→ **Problem description**:
Count the lines in the records below that contain the string "True". Reply with the number only.

→ **Given information**:
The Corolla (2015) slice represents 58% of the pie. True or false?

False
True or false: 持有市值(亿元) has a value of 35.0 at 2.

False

==

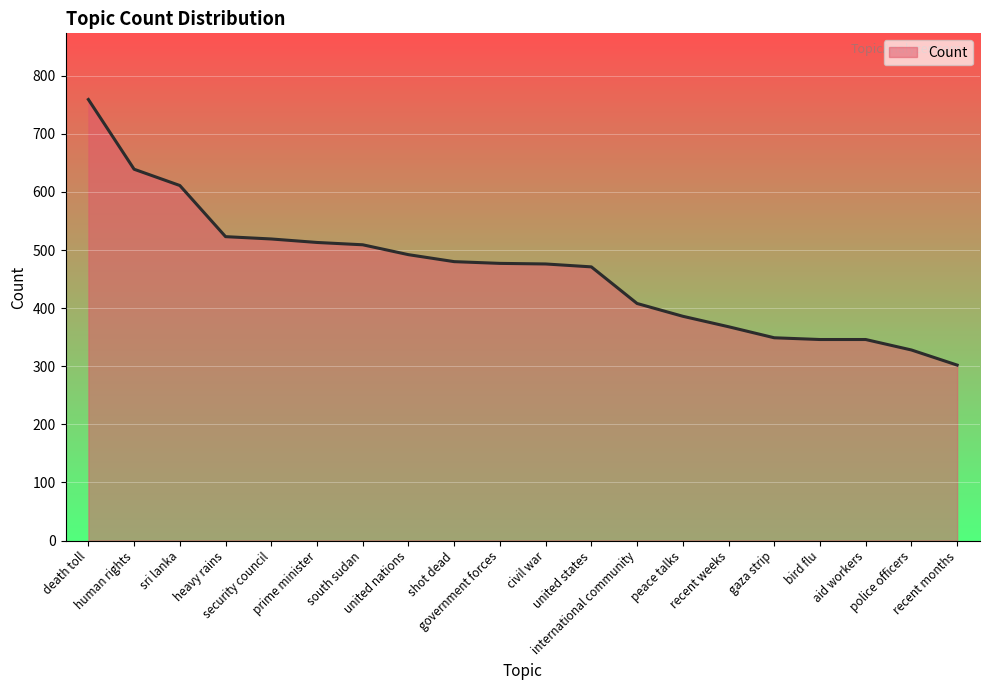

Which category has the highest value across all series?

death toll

→ **Answer space**:
2